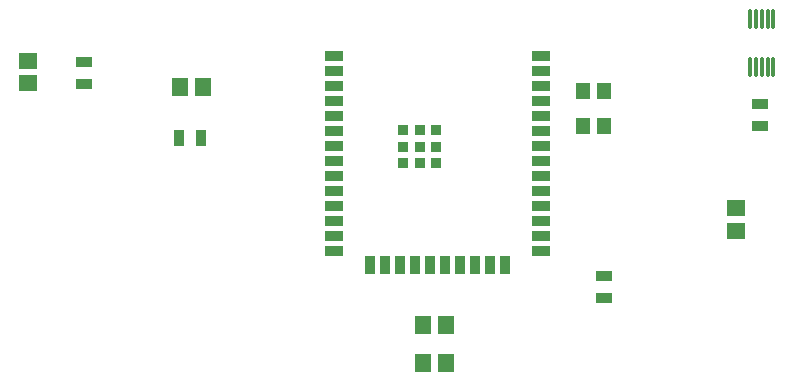
<source format=gtp>
G04*
G04 #@! TF.GenerationSoftware,Altium Limited,Altium Designer,24.9.1 (31)*
G04*
G04 Layer_Color=8421504*
%FSLAX44Y44*%
%MOMM*%
G71*
G04*
G04 #@! TF.SameCoordinates,0B797857-0A8E-427F-998E-046D245C4392*
G04*
G04*
G04 #@! TF.FilePolarity,Positive*
G04*
G01*
G75*
%ADD15R,1.4000X0.9500*%
%ADD16R,1.4986X0.8890*%
%ADD17R,0.8890X1.4986*%
%ADD18R,0.8890X0.8890*%
%ADD19R,1.3549X1.5562*%
%ADD20R,0.9500X1.4000*%
%ADD21O,0.3000X1.7000*%
%ADD22R,1.5562X1.3549*%
%ADD23R,1.1500X1.4500*%
%ADD24R,1.5562X1.4546*%
D15*
X652780Y285750D02*
D03*
Y304250D02*
D03*
X520700Y140250D02*
D03*
Y158750D02*
D03*
X80010Y339450D02*
D03*
Y320950D02*
D03*
D16*
X291960Y345170D02*
D03*
Y332470D02*
D03*
Y319770D02*
D03*
Y307070D02*
D03*
Y294370D02*
D03*
Y281670D02*
D03*
Y268970D02*
D03*
Y256270D02*
D03*
Y243570D02*
D03*
Y230870D02*
D03*
Y218170D02*
D03*
Y205470D02*
D03*
Y192770D02*
D03*
Y180070D02*
D03*
X466960D02*
D03*
Y192770D02*
D03*
Y205470D02*
D03*
Y218170D02*
D03*
Y230870D02*
D03*
Y243570D02*
D03*
Y256270D02*
D03*
Y268970D02*
D03*
Y281670D02*
D03*
Y294370D02*
D03*
Y307070D02*
D03*
Y319770D02*
D03*
Y332470D02*
D03*
Y345170D02*
D03*
D17*
X322310Y167570D02*
D03*
X335010D02*
D03*
X347710D02*
D03*
X360410D02*
D03*
X373110D02*
D03*
X385810D02*
D03*
X398510D02*
D03*
X411210D02*
D03*
X423910D02*
D03*
X436610D02*
D03*
D18*
X350460Y253970D02*
D03*
Y281970D02*
D03*
Y267970D02*
D03*
X378460Y253970D02*
D03*
X364460D02*
D03*
X378460Y267970D02*
D03*
Y281970D02*
D03*
X364460D02*
D03*
Y267970D02*
D03*
D19*
X161693Y318770D02*
D03*
X181206D02*
D03*
X367434Y116840D02*
D03*
X386946D02*
D03*
Y85090D02*
D03*
X367434D02*
D03*
D20*
X160930Y275590D02*
D03*
X179430D02*
D03*
D21*
X664050Y376100D02*
D03*
X659050D02*
D03*
X654050D02*
D03*
X649050D02*
D03*
X644050D02*
D03*
X664050Y335100D02*
D03*
X659050D02*
D03*
X654050D02*
D03*
X649050D02*
D03*
X644050D02*
D03*
D22*
X632460Y196850D02*
D03*
Y216363D02*
D03*
D23*
X503060Y285750D02*
D03*
X520560D02*
D03*
X503060Y314960D02*
D03*
X520560D02*
D03*
D24*
X33020Y340360D02*
D03*
Y321844D02*
D03*
M02*

</source>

============

● TASK STATEMENT:
Everything in the listing must be copied exactly except the pictures.

● ANSWER BOX:
<source format=gtp>
G04*
G04 #@! TF.GenerationSoftware,Altium Limited,Altium Designer,24.9.1 (31)*
G04*
G04 Layer_Color=8421504*
%FSLAX44Y44*%
%MOMM*%
G71*
G04*
G04 #@! TF.SameCoordinates,0B797857-0A8E-427F-998E-046D245C4392*
G04*
G04*
G04 #@! TF.FilePolarity,Positive*
G04*
G01*
G75*
%ADD15R,1.4000X0.9500*%
%ADD16R,1.4986X0.8890*%
%ADD17R,0.8890X1.4986*%
%ADD18R,0.8890X0.8890*%
%ADD19R,1.3549X1.5562*%
%ADD20R,0.9500X1.4000*%
%ADD21O,0.3000X1.7000*%
%ADD22R,1.5562X1.3549*%
%ADD23R,1.1500X1.4500*%
%ADD24R,1.5562X1.4546*%
D15*
X652780Y285750D02*
D03*
Y304250D02*
D03*
X520700Y140250D02*
D03*
Y158750D02*
D03*
X80010Y339450D02*
D03*
Y320950D02*
D03*
D16*
X291960Y345170D02*
D03*
Y332470D02*
D03*
Y319770D02*
D03*
Y307070D02*
D03*
Y294370D02*
D03*
Y281670D02*
D03*
Y268970D02*
D03*
Y256270D02*
D03*
Y243570D02*
D03*
Y230870D02*
D03*
Y218170D02*
D03*
Y205470D02*
D03*
Y192770D02*
D03*
Y180070D02*
D03*
X466960D02*
D03*
Y192770D02*
D03*
Y205470D02*
D03*
Y218170D02*
D03*
Y230870D02*
D03*
Y243570D02*
D03*
Y256270D02*
D03*
Y268970D02*
D03*
Y281670D02*
D03*
Y294370D02*
D03*
Y307070D02*
D03*
Y319770D02*
D03*
Y332470D02*
D03*
Y345170D02*
D03*
D17*
X322310Y167570D02*
D03*
X335010D02*
D03*
X347710D02*
D03*
X360410D02*
D03*
X373110D02*
D03*
X385810D02*
D03*
X398510D02*
D03*
X411210D02*
D03*
X423910D02*
D03*
X436610D02*
D03*
D18*
X350460Y253970D02*
D03*
Y281970D02*
D03*
Y267970D02*
D03*
X378460Y253970D02*
D03*
X364460D02*
D03*
X378460Y267970D02*
D03*
Y281970D02*
D03*
X364460D02*
D03*
Y267970D02*
D03*
D19*
X161693Y318770D02*
D03*
X181206D02*
D03*
X367434Y116840D02*
D03*
X386946D02*
D03*
Y85090D02*
D03*
X367434D02*
D03*
D20*
X160930Y275590D02*
D03*
X179430D02*
D03*
D21*
X664050Y376100D02*
D03*
X659050D02*
D03*
X654050D02*
D03*
X649050D02*
D03*
X644050D02*
D03*
X664050Y335100D02*
D03*
X659050D02*
D03*
X654050D02*
D03*
X649050D02*
D03*
X644050D02*
D03*
D22*
X632460Y196850D02*
D03*
Y216363D02*
D03*
D23*
X503060Y285750D02*
D03*
X520560D02*
D03*
X503060Y314960D02*
D03*
X520560D02*
D03*
D24*
X33020Y340360D02*
D03*
Y321844D02*
D03*
M02*

</source>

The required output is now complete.